De la Hunty moved on to Wordworth’s daffodils, conducting the ensemble while singing to co-ordinate recording, music and song.

Finally a comic glissando introduced Woolf: more direct musing, perturbation in text reflected in complex chords and swirling mystery in melody.

It was cerebral, but also richly coloured in composition, homage perhaps to Woolf’s “illuminations, matches struck unexpectedly in the dark”; transcendent and lucid.

Fesjian topped off her contribution with a quartet, Loom: a piece more muscular in tone and delivery, palpably weaving the four voices in warp and weft of sound; sonorous melody worming its way across the group like a solemn reflection before pizzicato flipped the mood to dance.

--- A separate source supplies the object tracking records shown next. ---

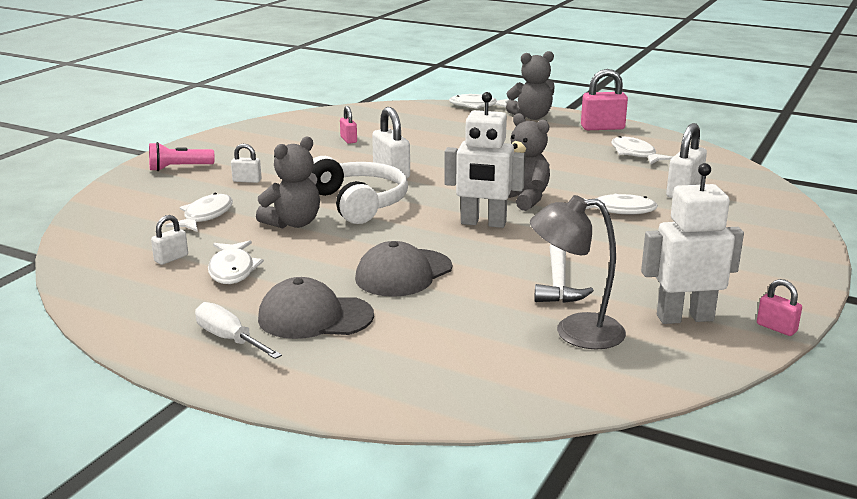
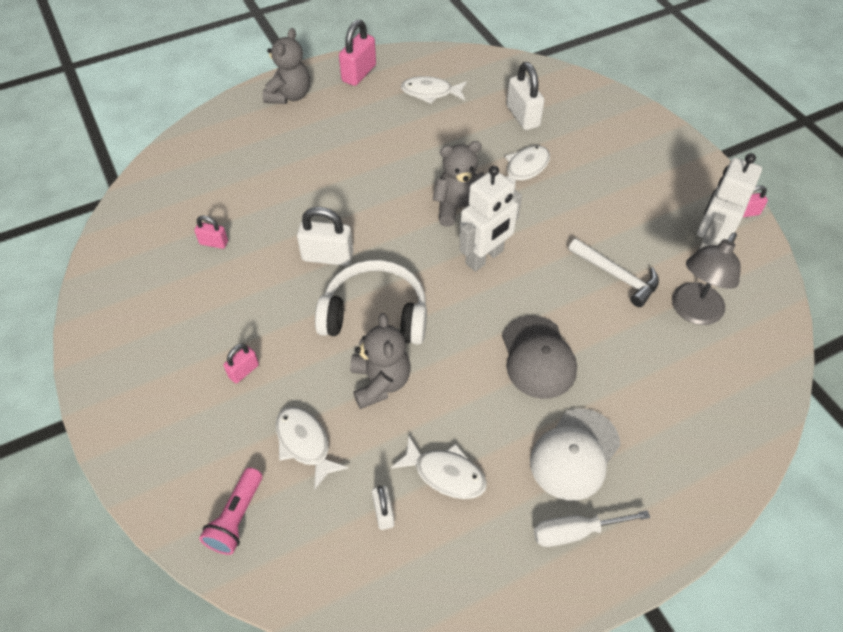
camera: 55 degrees left, 30 degrees up
(179, 168) = (151, 414): pink flashlight -> pink flashlight (236, 518)
(247, 180) = (244, 371): white padlock -> pink padlock
(315, 317) = (574, 454): grey cap -> white cap
(477, 106) = (224, 111): white fish -> none

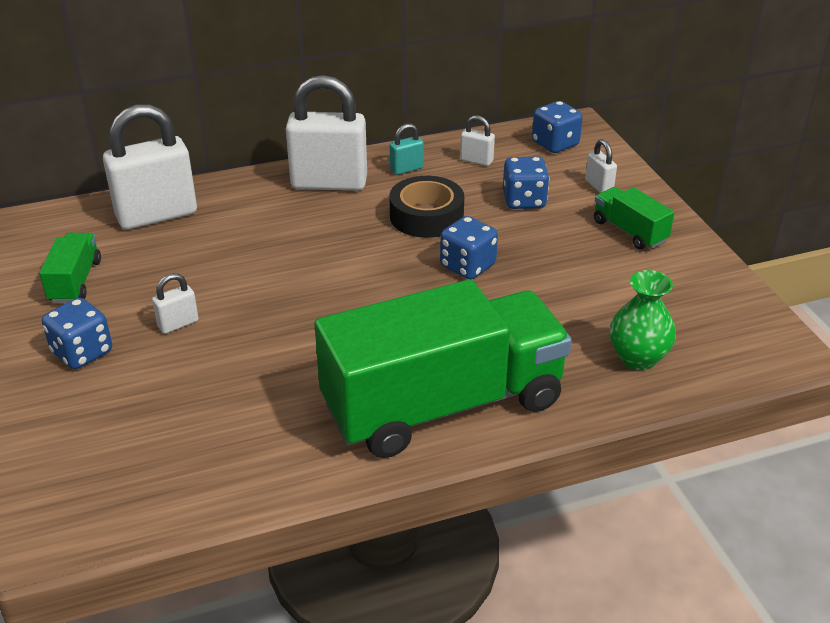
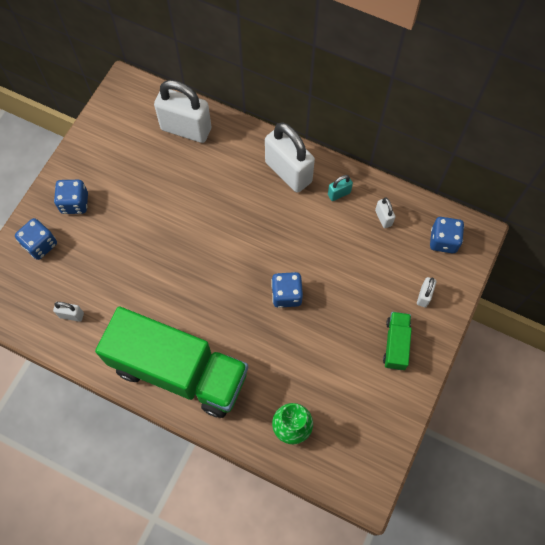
camera: 45 degrees right, 30 degrees up
(75, 281) = (111, 150): green truck -> none
(178, 324) = (126, 218): white padlock -> white padlock (71, 315)
(406, 169) = (339, 193): turquoise padlock -> turquoise padlock turned 45 degrees counterclockwise
(426, 216) = (308, 240): black tape -> none
(524, 200) = (370, 272): blue dice -> blue dice (40, 245)

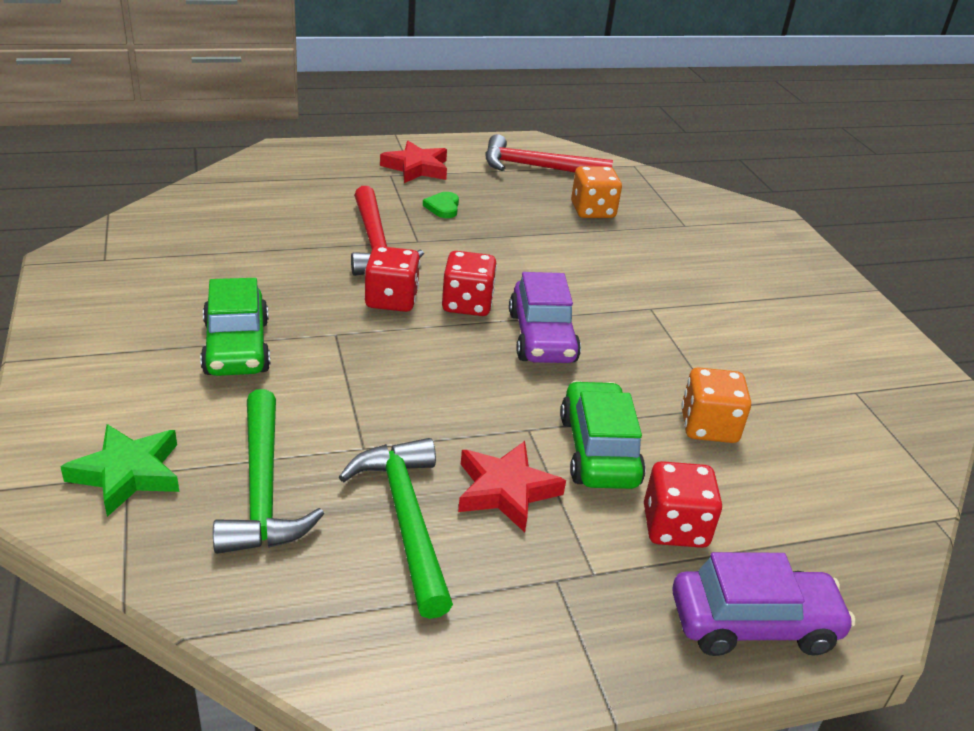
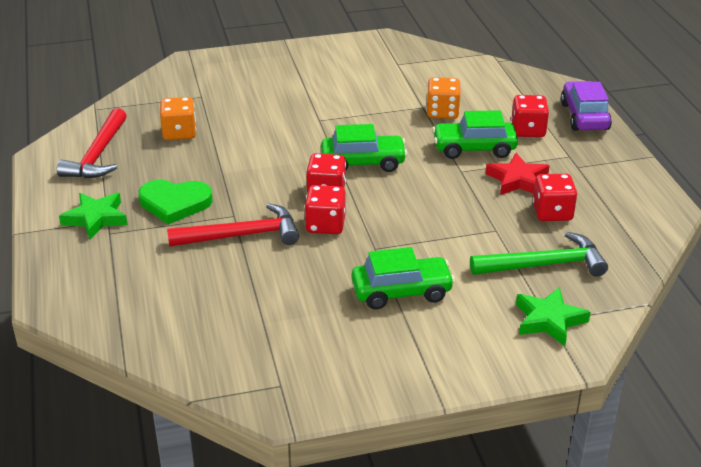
camera: 85 degrees left, 0 degrees up
(406, 520) = (552, 212): green hammer -> red dice
(416, 168) = (96, 218): red star -> green star
(443, 207) = (175, 203): green heart -> green heart, size x1.94
(542, 337) = (363, 163): purple car -> green car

De la Hunty had opened the evening with one of several arrangements by her own hand, of Andre Previn’s Vocalise; Low’s mournfully meditative cello mirrored in wordless, timeless soprano, joined gradually by the group in a sparse but comfortable setting exploring the acoustics of the high ceiling.

Denser timbre developed as cello inverted the chords — playing harmonics over violins and viola — then subsided to the simpler opening mode.

A film score followed in Phillip Glass’s Mishima quartet finale, urgent tones in repeated bowed phrases, a kaleidoscopic palette played sympathetically as a perpetuum mobile, building momentum towards a sudden conclusion.

After the Fesjian, Elena Kats-Chernin’s Eliza Aria from Wild Swans Suite, arr. De la Hunty, featured arpeggio figures in soprano over pizzicato then bowed strings, evoking distance and altitude; the quartet agile and precise, fading deftly to close.

The same Australian composer’s setting of Judith Wright’s Late Spring channelled the female energy in the room; longing writ large in the verses and lush strings, a strangely pastoral scene like an allegorical canvas, with atmospherics in the ensemble.

De la Hunty’s arrangement of Samuel Barber’s setting of Sure on this Shining Night (James Agee) led with looping songlines reflected in strings, a cascade of sound driven by the crystalline vision of the verses; regret and longing of the poetry in furious agreement with the music.

Finally, De la Hunty’s take on Strauss’s Morgen matched her voice to the celestial beauty of the song; a fitting epitaph to a thoughtful and thought-provoking recital.